- SOURCE MATERIAL -
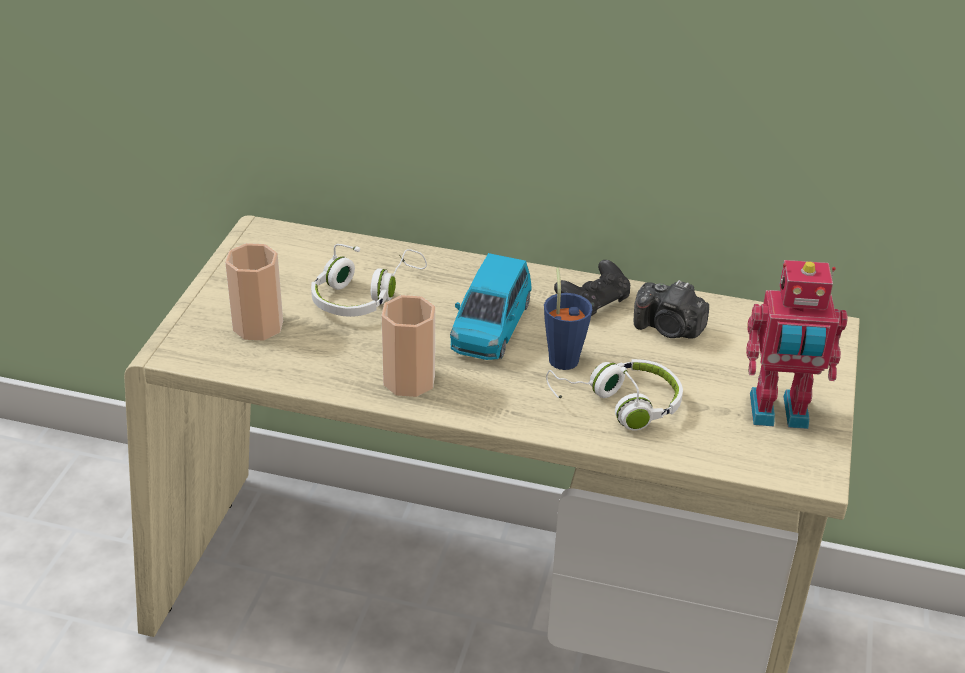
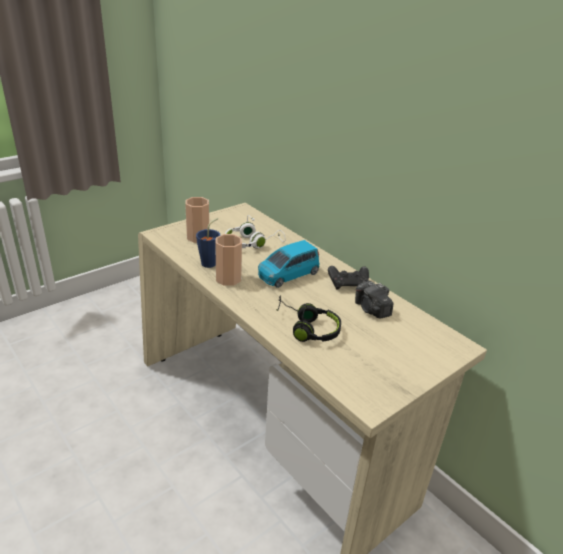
camera: 35 degrees right, 5 degrees down
blue cup [544,268,593,370] -> blue cup moved to [196,218,220,268]
white headphones [546,359,683,430] -> black headphones [276,295,341,342]
toy robot [746,260,848,429] -> none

- PROBLEM TO SOLVE -
All of the data above must be printed exactly, minus its pictures.

- SOLUTION TO THE EXERCISE -
camera: 35 degrees right, 5 degrees down
blue cup [544,268,593,370] -> blue cup moved to [196,218,220,268]
white headphones [546,359,683,430] -> black headphones [276,295,341,342]
toy robot [746,260,848,429] -> none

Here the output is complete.